Büyük boyutları ve midenin asidik ortamında tipik olarak bozulan moleküllerden oluşmaları nedeniyle, monoklonal antikorlar intravenöz (toplardamar) yolla uygulanır.
3. Antikor-ilaç konjugatları (eşlenikleri)
Antikor-ilaç konjugatları, ikili bir mekanizmaya sahiptir: kanser hücreleri tarafından eksprese (hücre yüzeyinde ifade) edilen belirli bir hedefi yakalarlar ve hedefe ulaşıldıktan sonra, sitotoksik (hücre öldürücü) bir ajan salınır. Antikor-ilaç konjugatları bu amacı gerçekleştirmek için 3 farklı parçadan oluşur:
- taşıyıcı ajan olarak görev yapan bir monoklonal antikor,
- sitotoksik ajan olarak görev yapan küçük bir molekül ve
- küçük molekülü antikora bağlayan bir bağlayıcı.
Bu ajanlar kanser hücrelerini hedef aldığından, geleneksel kemoterapide görülenden daha az hedef dışı etkiyle daha güçlü küçük moleküller kullanılabilir.
Antikor-ilaç konjugatları ilişkili yan etkilerin mekanizmaları henüz tam olarak anlaşılmamıştır, fakat esas olarak küçük moleküllerinin etki mekanizmaları ile ilişkili görünmektedir. Alerjik reaksiyonlar da mümkündür, çünkü bu ilçlar immünomodülatör (immün düzenleyici) bileşenler olan antikorları içerir. Monoklonal antikorlara benzer şekilde, antikor-ilaç konjugatları tipik olarak intravenöz olarak uygulanır. Bu yapıdaki ilaçların en bilinenlerinden biri meme kanseri tedavisinde kullanılan Kadcyla'dır (ado-trastuzumab emtansine).
Kanser immünoterapisi
Kanser hücresine yönelik hedeflenmiş ilaçlardan sonra, bağışıklık sisteminin önündeki fren mekanizmasını kaldırarak etki eden immün kontrol noktası inhibitörleri 1990’ların sonrasında geliştirilmeye başlandı. Günümüzde kanseri tanıma ve tedavi etmede immün (bağışıklık) sisteminin önemli bir rolü olduğu anlaşılmıştır. Artık tek hedef tümör değil, ayrıca tümör mikroçevresi ve bağışıklık sistemidir. Tümörlerin, bağışıklık sisteminin gözetiminden çeşitli mekanizmaları (CTLA-4, PD1 ve PD-L1) kullanarak nasıl kaçtığı bulunmuştur ve bu mekanizmalar üzerine etkili ilaçlara immünoterapiler denilmektedir. Özetle bu immünoterapiler, kanser hücrelerini direk öldürmek veya hedef almak yerine, hastanın bağışıklık sistemini destekleyerek, bağışıklık sisteminin görevini yerine getirmesini sağlamaya çalışmaktadır. Her geçen gün daha fazla sayıda kanser türünün tedavisi için etkinliği gösterilen immünoterapiler, şu an için ülkemizde cilt kanseri malign melanom, böbrek kanseri ve lenfomanın belli alt türleri için onay almıştır.
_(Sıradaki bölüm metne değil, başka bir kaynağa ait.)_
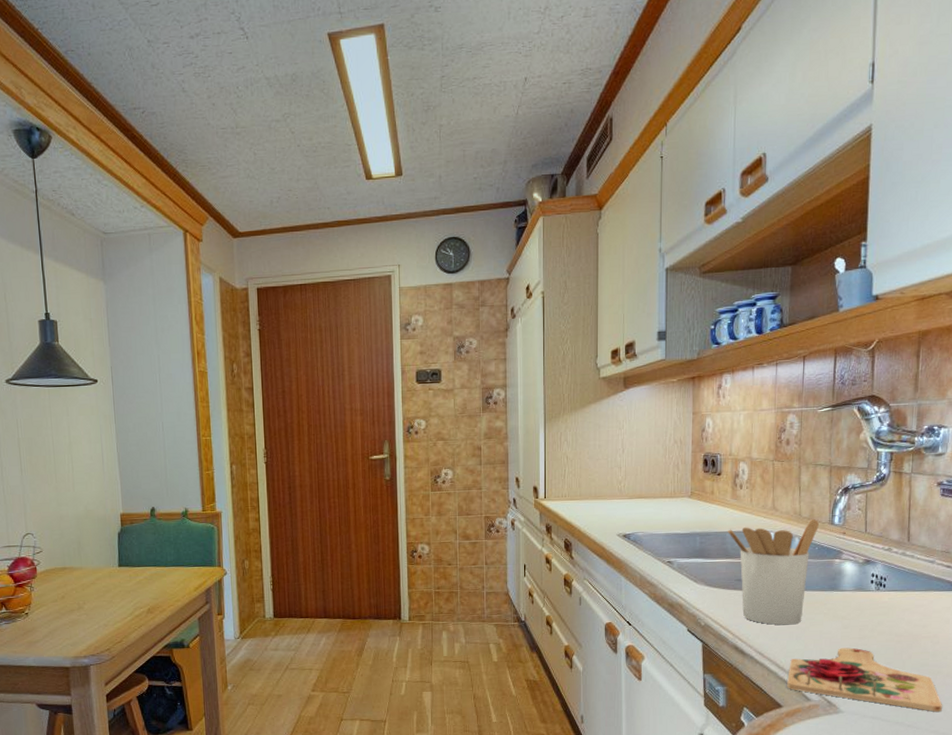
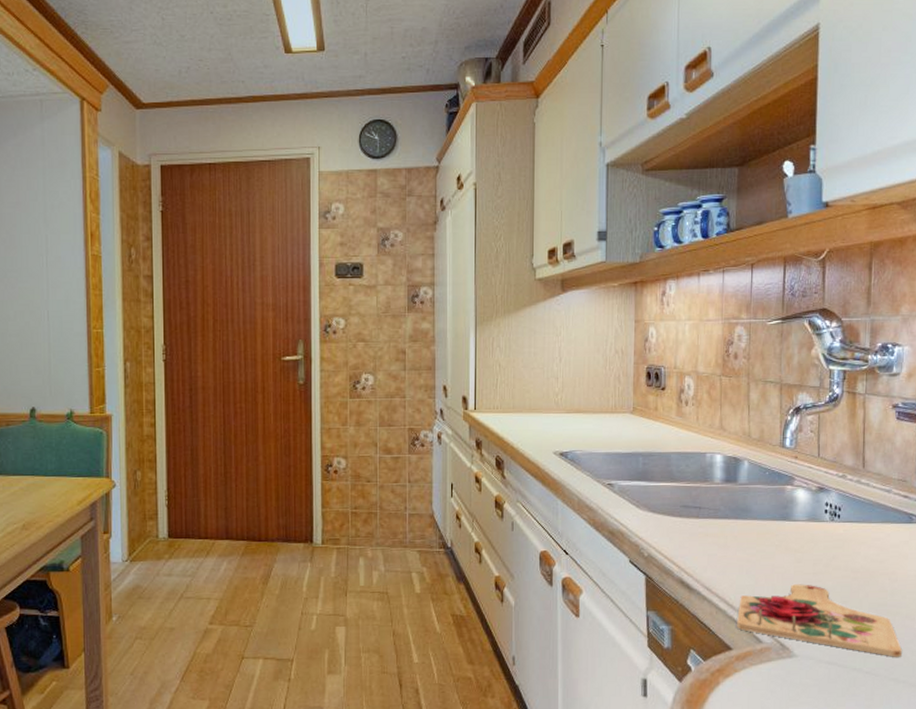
utensil holder: present [728,518,819,625] -> none [672,440,769,558]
- İlgili konu: İmmünoterapi ilaçları yan etkileri nelerdir, nasıl tedavi edilir?
Kombine tedaviler
Kanser, alt ve nadir gözüken türleri ile sayısı 1000'i bulan, kompleks ve çok sebepli bir hastalık grubudur ve böylesine bir hastalığı tek bir ilaç veya tek bir yöntemle tedavi etmenin çoğu zaman mümkün olmadığı artık çok daha iyi anlaşılmıştır. Günümüzde kanser tedavisinde başarılı ve kalıcı sonuçlara, yukarıda çeşitlerini saydığımız birçok ilacın ve diğer kanser tedavi yöntemlerinin (cerrahi, radyoterapi, hipertermi, bölgesel ablatif tedaviler, minimal girişimsel cerrahiler gibi) kombine edilmesi ile ulaşılmaktadır. İşte bu noktada alanında uzman kişilerden oluşan multidisipliner ekip çalışması çok önemlidir.
1. Dickens E, Ahmed S. The principles of cancer treatment by chemotherapy. In: Sweetland H, ed. Surgery (Oxford). Elsevier Ltd; 2018.
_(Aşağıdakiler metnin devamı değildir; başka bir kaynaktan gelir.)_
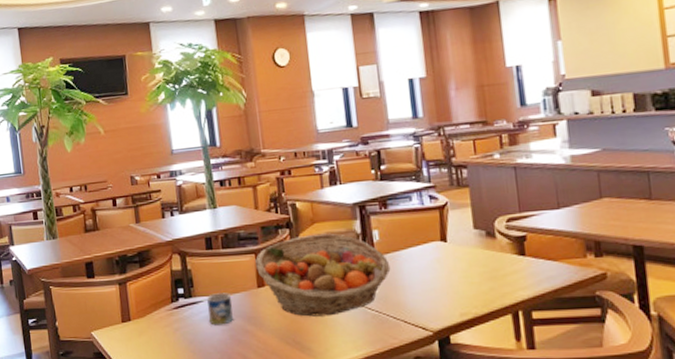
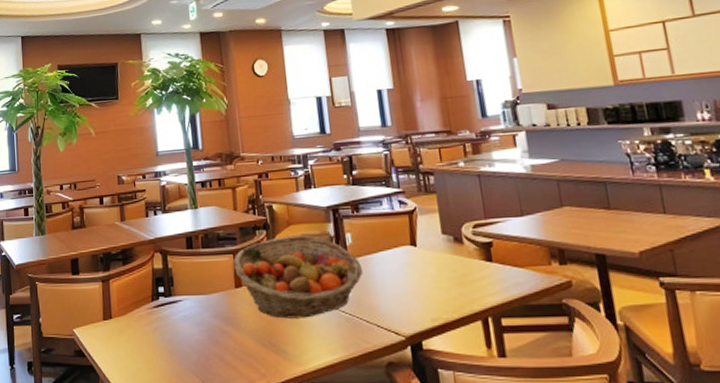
mug: present [207,293,234,326] -> none [186,292,212,325]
2. National Cancer Institute. Chemotherapy to treat cancer. Posted April 29, 2015.
3. Imai K, Takaoka A. Comparing antibody and small-molecule therapies for cancer. Nat Rev Cancer. 2006.
4. Vezina HE, Cotreau M, Han TH, Gupta M. Antibody-drug conjugates as cancer therapeutics: past, present, and future. J Clin Pharmacol. 2017.